- What this task involves: What id values does the bad_data tibble in the character encodings text below contain?

- Source:

------------------------------------------------------------

Character encodings for beginners
What is a character encoding, and why should I care?www.w3.org

R for Data Science
This book will teach you how to do data science with R: You'll learn how to get your data into R, get it into the most…r4ds.had.co.nz

To re-iterate, our computer (or machine, really), stores data in terms of bytes. These bytes are then encoded into different locales, such as UTF-8, or ANSI. Depending on how you have your platform(or machine’s) native encoding set up, R can cause you much grief with this. As a rule of thumb, it is always best to try to interface with UTF-8 whenever possible, as it causes the least pain points, regardless of what your platform’s native encoding may be. Finding out where the source of encoding issues arise can be a challenge, so the following tools will help:

  • textclean package — used to detect issues with encoded text
  • rvest — good for attempting to guess the encoding if you are unsure
  • datapasta — good for easily recreating a tibble
  • stringi- brute force way to view if the unicode matches what we are looking at, and clean it
  • base::charToRaw — to view raw bytes of the string
  • tools::showNonASCII and iconv to show non-ASCII chars
  • Unicode inspector - https://apps.timwhitlock.info/unicode/inspect
  • Unicode Table - http://www.utf8-chartable.de/

Our general workflow will be as such:

  • Detect or identify issues with the text
  • attempt to fix encoding

Before we move on, I would strongly encourage you to make sure you can view whitespace in RStudio via Tools-Global Options-Code, and show whitespace characters.

08.png

Configuring whitespace characters in RStudio

Also, go into Visual Studio Code, and do the same by going to View- Toggle Render Whitespace as well.

09.png

Toggle Render Whitespace in Visual Studio Code

Lets take a small bit of code to use for an example. Suppose you get this data:

bad_data <- tibble::tribble(
 ~id, ~value,
 390639, “RATINGS: 4 MEAN: 3.83/5.0 WEIGHTED AVG: 3.39/5 IBU: 35 EST. CALORIES: 204 ABV: 6.8%”,
 99472, “RATINGS: 89 WEIGHTED AVG: 3.64/5 EST. CALORIES: 188 ABV: 6.25%”,
 361258, “RATINGS: 8 MEAN: 3.7/5.0 WEIGHTED AVG: 3.45/5 IBU: 85 EST. CALORIES: 213 ABV: 7.1%”
)
> Encoding(bad_data$value)
[1] "UTF-8" "UTF-8" "UTF-8"

How would we detect if there is an issue with it? We can see from above that the data is encoded as UTF-8, so we should be fine then……right? Wasn’t that what the webpage told us it was encoded in? Yes, but looking deeper into the data, there appears to be some characters that diden’t get converted over correctly. So how exactly do we ‘correct’ a bad UTF-8 file?

The First Ring of Fire: Detecting the problem

Well, for starters, we could try re-create the dataframe using datapasta as below, and hope that we can see something

datapasta::tribble_paste(bad_data)

------------------------------------------------------------

- Extracted entries:
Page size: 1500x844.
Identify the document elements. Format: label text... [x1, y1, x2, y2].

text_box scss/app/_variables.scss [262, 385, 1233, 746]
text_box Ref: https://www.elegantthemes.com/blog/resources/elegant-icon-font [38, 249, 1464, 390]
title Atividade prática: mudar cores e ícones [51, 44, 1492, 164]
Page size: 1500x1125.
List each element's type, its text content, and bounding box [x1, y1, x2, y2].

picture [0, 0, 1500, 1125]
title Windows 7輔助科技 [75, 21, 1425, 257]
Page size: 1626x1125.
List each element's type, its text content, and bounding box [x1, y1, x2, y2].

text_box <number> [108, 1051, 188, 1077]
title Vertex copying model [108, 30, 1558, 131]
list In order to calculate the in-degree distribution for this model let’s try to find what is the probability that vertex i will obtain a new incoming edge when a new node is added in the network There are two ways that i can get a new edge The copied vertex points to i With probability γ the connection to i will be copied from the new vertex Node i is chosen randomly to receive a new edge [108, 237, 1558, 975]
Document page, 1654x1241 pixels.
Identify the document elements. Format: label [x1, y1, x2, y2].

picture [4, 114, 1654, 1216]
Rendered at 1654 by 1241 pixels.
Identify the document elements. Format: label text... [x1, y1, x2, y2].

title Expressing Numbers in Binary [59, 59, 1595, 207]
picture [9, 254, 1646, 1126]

------------------------------------------------------------

- Correct response: 390639, 99472, and 361258